[Written task] Wherever "within" appears in a line of the records below, count that line, and report only the number.

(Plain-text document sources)

━━━━━━━━━━━━━━━━

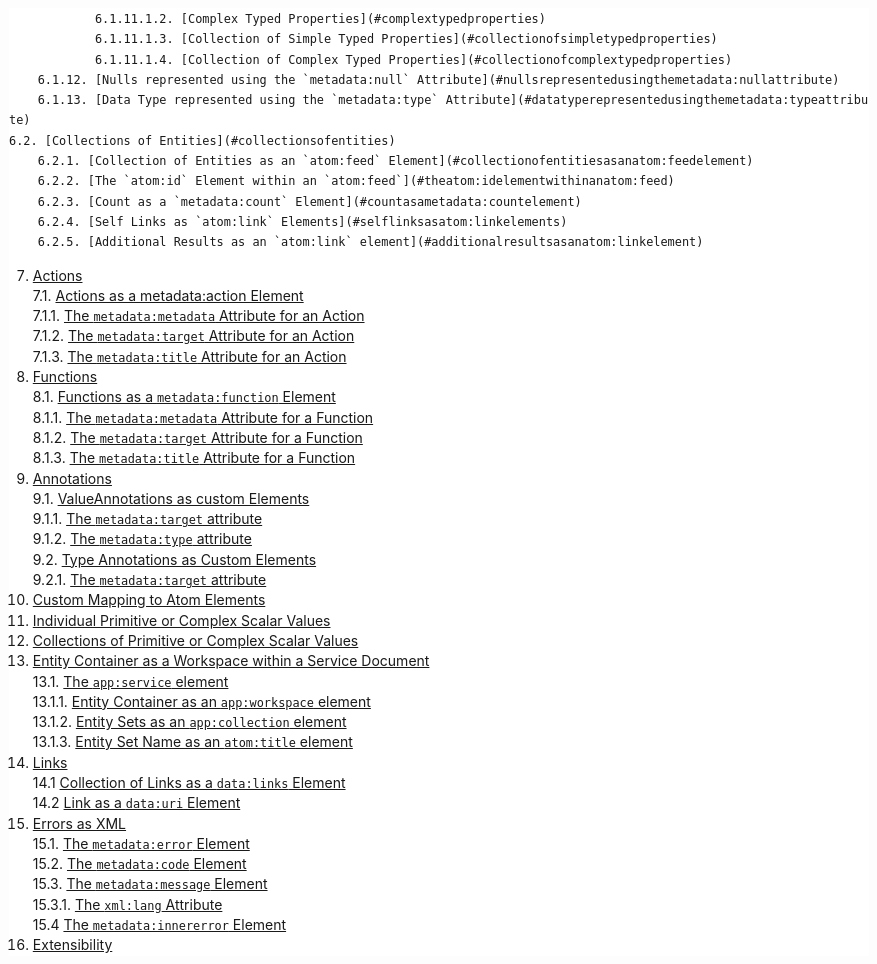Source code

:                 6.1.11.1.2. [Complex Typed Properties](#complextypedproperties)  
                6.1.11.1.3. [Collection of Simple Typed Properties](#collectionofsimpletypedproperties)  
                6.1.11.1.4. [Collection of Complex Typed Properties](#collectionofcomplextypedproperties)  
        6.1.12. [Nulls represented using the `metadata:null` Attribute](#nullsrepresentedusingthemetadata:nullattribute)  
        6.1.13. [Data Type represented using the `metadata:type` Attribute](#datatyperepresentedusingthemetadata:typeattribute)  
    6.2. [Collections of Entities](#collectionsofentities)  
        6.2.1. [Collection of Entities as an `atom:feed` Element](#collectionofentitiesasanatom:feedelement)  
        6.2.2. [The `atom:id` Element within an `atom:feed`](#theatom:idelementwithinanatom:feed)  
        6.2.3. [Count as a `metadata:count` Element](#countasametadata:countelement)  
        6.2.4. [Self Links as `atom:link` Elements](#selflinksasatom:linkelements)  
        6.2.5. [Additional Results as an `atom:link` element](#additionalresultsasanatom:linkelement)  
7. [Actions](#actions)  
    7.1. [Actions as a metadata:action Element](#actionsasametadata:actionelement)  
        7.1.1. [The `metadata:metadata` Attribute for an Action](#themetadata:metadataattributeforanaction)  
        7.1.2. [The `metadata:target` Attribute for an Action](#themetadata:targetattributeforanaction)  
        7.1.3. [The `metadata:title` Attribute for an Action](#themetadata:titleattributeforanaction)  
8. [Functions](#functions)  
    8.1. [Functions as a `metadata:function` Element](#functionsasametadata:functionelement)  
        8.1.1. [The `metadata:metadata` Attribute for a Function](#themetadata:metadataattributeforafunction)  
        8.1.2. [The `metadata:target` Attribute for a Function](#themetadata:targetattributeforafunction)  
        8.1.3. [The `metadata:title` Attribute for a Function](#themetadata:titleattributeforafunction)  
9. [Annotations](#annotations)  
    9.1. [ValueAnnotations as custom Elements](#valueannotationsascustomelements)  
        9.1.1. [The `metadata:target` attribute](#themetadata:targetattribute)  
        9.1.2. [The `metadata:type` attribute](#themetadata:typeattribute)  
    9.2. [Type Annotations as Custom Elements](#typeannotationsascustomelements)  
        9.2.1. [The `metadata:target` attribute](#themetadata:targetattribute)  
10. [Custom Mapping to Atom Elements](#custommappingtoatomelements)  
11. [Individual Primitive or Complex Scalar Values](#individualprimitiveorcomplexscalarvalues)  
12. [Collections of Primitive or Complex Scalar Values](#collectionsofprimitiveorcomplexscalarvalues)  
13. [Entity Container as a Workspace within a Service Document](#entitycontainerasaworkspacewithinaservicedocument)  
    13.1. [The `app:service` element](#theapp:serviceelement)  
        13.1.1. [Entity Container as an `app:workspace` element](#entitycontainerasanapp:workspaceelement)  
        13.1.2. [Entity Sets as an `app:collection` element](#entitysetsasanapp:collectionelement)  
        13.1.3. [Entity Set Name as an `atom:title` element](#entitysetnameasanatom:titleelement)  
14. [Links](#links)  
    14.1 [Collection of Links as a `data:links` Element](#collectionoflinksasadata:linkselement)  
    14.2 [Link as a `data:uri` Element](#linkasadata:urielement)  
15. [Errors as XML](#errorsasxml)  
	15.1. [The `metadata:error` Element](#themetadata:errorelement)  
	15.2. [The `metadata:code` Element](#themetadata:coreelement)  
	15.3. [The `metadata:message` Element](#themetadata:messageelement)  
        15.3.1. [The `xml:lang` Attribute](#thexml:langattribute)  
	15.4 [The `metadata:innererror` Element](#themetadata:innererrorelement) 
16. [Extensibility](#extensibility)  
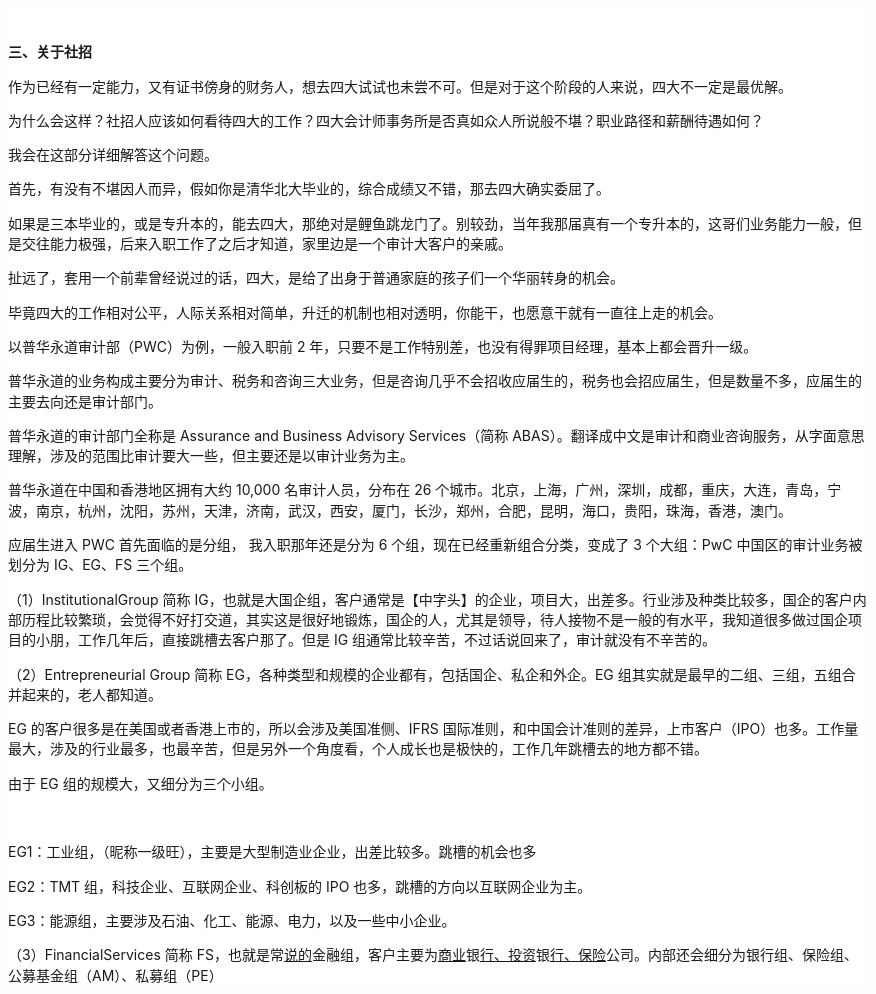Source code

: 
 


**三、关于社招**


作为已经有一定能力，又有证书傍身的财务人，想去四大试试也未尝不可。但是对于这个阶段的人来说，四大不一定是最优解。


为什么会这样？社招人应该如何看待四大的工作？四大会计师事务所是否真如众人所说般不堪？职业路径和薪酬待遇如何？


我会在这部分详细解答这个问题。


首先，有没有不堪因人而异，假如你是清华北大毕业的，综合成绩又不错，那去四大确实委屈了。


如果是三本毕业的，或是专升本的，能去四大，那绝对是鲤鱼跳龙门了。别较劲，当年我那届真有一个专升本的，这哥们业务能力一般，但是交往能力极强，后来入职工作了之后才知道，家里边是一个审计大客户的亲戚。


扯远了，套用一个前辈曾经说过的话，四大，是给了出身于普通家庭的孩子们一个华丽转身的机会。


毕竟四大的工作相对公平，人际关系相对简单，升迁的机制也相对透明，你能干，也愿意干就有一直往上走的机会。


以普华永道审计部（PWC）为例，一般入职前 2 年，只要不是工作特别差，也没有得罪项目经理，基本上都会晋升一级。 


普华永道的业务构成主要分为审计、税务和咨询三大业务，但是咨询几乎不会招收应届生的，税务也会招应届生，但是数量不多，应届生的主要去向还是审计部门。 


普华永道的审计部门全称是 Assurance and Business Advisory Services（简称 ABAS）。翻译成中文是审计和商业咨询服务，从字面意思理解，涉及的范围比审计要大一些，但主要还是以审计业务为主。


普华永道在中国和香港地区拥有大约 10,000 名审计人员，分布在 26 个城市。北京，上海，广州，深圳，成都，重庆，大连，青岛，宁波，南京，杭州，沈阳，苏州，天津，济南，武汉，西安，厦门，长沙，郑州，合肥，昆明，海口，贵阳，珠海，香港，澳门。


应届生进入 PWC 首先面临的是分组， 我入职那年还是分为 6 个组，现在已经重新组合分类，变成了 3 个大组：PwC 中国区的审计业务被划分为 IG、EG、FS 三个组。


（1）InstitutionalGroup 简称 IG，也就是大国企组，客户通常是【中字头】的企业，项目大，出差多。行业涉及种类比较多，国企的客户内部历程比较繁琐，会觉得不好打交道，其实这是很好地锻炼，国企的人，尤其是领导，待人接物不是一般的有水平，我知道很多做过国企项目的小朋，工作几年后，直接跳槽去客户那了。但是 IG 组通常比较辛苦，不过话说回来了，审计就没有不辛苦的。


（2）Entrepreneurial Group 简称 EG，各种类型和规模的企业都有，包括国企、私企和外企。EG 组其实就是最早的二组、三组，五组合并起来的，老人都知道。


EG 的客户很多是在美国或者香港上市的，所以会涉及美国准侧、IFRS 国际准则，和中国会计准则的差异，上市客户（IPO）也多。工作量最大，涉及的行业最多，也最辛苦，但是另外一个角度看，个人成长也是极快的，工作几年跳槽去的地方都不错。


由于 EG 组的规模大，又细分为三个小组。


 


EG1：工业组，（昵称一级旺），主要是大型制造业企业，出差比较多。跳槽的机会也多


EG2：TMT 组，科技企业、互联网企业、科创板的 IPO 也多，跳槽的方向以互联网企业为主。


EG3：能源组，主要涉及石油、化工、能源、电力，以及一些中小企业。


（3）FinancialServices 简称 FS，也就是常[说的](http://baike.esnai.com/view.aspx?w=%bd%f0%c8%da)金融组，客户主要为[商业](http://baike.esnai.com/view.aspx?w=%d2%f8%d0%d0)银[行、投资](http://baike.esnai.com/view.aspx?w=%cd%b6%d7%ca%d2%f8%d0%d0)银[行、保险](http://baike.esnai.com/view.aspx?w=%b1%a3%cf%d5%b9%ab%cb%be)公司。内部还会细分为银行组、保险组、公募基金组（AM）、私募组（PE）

━━━━━━━━━━━━━━━━

[Answer to the problem] 2